PERCIÒ LA FORZA di questa ricerca collettiva è quella di lanciare il cuore oltre gli speculari e neutralizzanti ostacoli del «nazionalismo metodologico» e del riduzionismo economicistico tecno-finanziario, per proporre un’analisi critica ed evolutiva delle politiche euro-unitarie «da un punto di vista europeo e non nazionale», partendo dalla consapevolezza che la «condivisione della sovranità divenga un moltiplicatore di potenza e democrazia», per riprendere ancora una volta le parole di quel visionario europeista di Ulrich Beck (1944-2015), del quale si sente sempre più la mancanza.

CERTAMENTE, il primo obiettivo critico di questa ricerca collettiva è quello di schierarsi contro i prodotti ideologici più distopici di quel nazionalismo metodologico, che declina la sovranità come concetto identitario chiuso, in cui l’assolutezza dell’appartenenza nazionale genera meccanismi di esclusione, riducendo gli spazi del pluralismo politico, sociale, culturale, in una tendenza autoritaria all’interno dei singoli Stati-nazione e ampliando i pregiudizi nazionalistici nella dimensione continentale e globale (tra Paesi mediterranei e nordici; tra «vecchia» e «nuova» Europa; tra Europa e Oriente; tra cristianesimo e islam; etc.).
Al contempo, i dieci saggi contenuti in questo volume permettono di prendere sul serio le possibilità di un costituzionalismo sociale europeo, nella prospettiva di uno spazio continentale inteso non solo come unione economica e monetaria, ma come vero e proprio nuovo soggetto politico, tra emergenza di una solidarietà sovranazionale post-pandemia e inedita regolazione giuridica.

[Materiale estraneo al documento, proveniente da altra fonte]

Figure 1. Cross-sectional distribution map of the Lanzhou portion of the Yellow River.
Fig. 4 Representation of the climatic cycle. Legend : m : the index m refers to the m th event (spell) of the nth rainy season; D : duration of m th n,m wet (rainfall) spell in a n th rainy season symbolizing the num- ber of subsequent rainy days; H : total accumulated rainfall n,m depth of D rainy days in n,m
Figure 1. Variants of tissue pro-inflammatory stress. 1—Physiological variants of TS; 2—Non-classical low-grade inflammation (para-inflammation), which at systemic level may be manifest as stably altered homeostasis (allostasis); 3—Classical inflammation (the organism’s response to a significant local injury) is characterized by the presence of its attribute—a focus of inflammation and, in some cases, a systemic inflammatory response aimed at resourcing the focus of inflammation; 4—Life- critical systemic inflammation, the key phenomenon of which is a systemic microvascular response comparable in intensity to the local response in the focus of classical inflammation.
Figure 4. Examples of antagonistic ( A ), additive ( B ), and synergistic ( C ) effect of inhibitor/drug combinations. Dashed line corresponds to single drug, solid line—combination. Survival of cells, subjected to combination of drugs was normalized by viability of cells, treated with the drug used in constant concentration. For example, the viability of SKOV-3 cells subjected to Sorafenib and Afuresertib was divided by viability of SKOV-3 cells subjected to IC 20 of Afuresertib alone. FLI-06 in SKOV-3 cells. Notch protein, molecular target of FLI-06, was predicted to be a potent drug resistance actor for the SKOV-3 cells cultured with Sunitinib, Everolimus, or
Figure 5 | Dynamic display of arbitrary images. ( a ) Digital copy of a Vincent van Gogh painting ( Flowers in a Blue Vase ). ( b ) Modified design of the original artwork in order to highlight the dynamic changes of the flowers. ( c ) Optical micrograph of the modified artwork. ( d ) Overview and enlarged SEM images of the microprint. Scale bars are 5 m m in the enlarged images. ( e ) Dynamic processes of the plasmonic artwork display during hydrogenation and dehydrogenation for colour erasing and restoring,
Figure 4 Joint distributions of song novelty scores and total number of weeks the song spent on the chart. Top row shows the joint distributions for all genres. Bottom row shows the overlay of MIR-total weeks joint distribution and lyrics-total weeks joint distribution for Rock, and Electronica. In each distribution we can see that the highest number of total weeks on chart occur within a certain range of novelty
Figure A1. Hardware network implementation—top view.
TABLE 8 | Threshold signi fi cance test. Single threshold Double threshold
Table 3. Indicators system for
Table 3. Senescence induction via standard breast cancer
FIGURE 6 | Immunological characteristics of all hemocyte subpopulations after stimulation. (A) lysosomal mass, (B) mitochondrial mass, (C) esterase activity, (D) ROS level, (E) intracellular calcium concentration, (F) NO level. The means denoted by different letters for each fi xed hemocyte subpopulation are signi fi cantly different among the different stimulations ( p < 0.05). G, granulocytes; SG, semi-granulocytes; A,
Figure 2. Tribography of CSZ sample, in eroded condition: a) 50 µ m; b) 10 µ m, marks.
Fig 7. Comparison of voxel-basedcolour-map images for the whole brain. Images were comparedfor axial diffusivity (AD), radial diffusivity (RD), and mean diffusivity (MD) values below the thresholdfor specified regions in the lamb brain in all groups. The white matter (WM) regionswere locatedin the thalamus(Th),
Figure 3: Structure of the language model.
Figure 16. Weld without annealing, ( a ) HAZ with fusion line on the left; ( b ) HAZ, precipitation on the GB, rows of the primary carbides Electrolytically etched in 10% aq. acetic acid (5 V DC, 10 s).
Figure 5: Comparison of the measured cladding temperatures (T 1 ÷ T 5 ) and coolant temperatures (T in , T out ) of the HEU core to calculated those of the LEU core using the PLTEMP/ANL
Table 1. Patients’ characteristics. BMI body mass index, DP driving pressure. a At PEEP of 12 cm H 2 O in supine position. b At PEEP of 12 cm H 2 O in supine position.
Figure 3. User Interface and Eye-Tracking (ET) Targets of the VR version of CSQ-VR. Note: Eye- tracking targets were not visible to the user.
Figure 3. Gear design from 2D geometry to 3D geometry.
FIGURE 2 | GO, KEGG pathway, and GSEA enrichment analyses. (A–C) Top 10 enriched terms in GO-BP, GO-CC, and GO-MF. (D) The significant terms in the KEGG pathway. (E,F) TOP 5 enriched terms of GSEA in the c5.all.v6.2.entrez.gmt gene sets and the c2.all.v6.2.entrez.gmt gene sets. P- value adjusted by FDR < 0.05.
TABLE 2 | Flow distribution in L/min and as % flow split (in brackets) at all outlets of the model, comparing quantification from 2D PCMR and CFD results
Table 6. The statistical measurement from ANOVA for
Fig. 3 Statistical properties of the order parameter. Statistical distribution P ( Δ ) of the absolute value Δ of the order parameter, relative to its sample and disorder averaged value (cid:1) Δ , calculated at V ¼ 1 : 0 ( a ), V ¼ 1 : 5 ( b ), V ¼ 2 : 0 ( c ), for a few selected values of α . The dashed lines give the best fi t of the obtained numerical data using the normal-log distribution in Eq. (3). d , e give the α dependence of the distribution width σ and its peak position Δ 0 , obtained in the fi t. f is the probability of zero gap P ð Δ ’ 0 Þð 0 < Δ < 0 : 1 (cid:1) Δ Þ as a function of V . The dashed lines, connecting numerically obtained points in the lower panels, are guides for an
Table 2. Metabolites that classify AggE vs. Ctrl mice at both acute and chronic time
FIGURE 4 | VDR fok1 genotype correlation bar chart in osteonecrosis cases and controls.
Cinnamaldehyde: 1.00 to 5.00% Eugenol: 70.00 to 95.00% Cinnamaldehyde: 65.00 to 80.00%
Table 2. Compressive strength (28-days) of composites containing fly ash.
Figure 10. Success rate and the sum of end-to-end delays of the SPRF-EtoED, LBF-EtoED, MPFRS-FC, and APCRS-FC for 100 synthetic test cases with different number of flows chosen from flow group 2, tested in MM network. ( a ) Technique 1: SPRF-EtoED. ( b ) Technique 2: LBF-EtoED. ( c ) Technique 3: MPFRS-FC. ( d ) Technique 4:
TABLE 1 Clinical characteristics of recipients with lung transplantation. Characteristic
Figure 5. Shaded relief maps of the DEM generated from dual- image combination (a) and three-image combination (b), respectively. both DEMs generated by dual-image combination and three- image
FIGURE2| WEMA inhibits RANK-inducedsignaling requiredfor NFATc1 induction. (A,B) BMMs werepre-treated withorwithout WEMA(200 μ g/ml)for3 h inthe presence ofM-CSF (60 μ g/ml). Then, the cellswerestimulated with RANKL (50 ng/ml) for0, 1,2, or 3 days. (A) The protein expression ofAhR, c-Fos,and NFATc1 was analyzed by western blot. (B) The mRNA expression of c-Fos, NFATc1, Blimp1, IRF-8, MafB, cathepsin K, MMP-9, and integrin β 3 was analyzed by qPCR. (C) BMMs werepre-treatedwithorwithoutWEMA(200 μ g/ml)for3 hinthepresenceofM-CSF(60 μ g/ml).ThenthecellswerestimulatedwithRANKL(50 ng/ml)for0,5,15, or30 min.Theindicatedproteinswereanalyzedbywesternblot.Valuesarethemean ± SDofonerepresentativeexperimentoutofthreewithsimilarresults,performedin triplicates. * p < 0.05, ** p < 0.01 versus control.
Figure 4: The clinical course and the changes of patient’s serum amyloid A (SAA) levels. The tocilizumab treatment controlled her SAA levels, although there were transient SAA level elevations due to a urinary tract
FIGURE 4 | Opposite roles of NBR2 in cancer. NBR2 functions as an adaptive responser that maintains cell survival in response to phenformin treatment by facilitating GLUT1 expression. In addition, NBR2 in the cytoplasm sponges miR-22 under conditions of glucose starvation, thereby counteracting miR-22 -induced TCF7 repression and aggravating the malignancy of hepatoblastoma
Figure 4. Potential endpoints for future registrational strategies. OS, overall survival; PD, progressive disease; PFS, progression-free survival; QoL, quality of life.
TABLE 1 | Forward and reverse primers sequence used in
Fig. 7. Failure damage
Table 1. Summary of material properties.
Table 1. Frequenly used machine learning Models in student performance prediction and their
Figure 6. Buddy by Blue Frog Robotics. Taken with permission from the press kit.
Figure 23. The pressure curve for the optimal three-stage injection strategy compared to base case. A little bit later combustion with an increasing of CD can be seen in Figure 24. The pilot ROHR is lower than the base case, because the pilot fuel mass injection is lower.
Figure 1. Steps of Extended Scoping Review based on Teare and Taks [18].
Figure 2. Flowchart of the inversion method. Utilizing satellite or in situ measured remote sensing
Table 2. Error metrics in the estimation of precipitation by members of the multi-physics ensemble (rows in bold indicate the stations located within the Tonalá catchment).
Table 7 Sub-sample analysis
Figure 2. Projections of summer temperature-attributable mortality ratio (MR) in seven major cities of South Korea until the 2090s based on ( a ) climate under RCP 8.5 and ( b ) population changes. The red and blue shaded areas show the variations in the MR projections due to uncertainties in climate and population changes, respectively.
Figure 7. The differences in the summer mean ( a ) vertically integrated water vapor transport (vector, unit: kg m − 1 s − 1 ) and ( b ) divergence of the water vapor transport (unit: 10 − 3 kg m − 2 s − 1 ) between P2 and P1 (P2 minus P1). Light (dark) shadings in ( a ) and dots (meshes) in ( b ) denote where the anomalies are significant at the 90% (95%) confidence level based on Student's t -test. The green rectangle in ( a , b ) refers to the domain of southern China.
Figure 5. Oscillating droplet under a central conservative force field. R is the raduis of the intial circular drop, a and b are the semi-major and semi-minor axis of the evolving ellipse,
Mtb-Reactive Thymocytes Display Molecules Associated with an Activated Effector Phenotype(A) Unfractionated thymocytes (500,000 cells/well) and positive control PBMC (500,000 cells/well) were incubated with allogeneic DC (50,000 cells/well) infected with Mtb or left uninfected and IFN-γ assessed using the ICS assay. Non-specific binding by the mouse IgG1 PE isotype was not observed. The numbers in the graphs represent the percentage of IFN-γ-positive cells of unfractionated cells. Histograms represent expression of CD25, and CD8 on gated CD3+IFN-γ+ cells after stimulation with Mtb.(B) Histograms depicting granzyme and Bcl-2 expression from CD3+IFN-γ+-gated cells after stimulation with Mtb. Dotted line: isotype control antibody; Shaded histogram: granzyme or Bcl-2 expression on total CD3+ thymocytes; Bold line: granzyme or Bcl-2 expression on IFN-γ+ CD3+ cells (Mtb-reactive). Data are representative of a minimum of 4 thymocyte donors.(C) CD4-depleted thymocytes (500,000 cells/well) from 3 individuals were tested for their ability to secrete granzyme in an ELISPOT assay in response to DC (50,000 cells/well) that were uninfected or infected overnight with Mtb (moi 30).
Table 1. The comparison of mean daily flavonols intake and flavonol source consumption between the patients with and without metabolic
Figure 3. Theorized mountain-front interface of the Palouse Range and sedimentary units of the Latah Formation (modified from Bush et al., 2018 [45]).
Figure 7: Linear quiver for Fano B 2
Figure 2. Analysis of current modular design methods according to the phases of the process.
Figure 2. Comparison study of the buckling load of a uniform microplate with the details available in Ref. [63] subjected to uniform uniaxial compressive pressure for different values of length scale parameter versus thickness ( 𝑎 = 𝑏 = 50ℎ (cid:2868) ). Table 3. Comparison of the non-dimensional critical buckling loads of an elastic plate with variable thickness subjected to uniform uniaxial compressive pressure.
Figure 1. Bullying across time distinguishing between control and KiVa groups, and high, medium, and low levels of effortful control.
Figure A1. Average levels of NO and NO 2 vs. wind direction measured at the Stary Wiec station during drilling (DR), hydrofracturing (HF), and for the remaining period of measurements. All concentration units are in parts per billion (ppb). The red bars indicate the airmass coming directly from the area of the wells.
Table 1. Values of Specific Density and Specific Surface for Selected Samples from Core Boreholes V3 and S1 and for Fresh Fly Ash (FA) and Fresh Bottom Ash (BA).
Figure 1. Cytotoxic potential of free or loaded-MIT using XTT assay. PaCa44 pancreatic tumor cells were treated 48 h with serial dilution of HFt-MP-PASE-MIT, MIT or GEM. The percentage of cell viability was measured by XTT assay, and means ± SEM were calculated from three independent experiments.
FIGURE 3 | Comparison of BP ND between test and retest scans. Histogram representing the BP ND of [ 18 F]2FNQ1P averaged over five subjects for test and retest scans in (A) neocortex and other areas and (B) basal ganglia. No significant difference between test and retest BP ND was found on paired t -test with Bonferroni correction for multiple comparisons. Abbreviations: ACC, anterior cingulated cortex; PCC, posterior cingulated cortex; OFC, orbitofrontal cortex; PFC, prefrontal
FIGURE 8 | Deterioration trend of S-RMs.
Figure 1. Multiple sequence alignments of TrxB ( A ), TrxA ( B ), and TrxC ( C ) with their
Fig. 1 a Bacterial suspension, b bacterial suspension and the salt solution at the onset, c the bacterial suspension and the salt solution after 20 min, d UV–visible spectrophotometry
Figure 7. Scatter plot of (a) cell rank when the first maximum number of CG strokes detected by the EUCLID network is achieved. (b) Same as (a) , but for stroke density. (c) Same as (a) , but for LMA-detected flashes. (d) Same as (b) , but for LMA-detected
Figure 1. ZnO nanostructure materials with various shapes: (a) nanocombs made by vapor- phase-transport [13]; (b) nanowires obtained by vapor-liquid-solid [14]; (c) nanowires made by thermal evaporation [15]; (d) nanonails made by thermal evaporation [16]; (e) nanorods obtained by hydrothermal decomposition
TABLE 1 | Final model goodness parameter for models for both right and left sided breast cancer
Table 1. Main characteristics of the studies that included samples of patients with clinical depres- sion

Come in parte accade con le indicazioni di protezione sociale universale adottate in applicazione del Pilastro europeo dei diritti sociali, oppure in materia digitale (per regolare il lavoro su piattaforma e con il primo AI Act adottato in questi giorni), nell’assenza di opinioni pubbliche e classi dirigenti all’altezza della situazione, dinanzi a due guerre sul fronte orientale europeo e mediterraneo.

PER QUESTO CONSIGLIAMO questi saggi, come via di fuga contro le retoriche nazionaliste e tecnocratiche, per un pensiero europeo condiviso contro le attuali guerre, per non morire né sovranisti, né liberisti, direbbe forse qualche candidato alle prossime elezioni europee, qualora leggesse questo libro.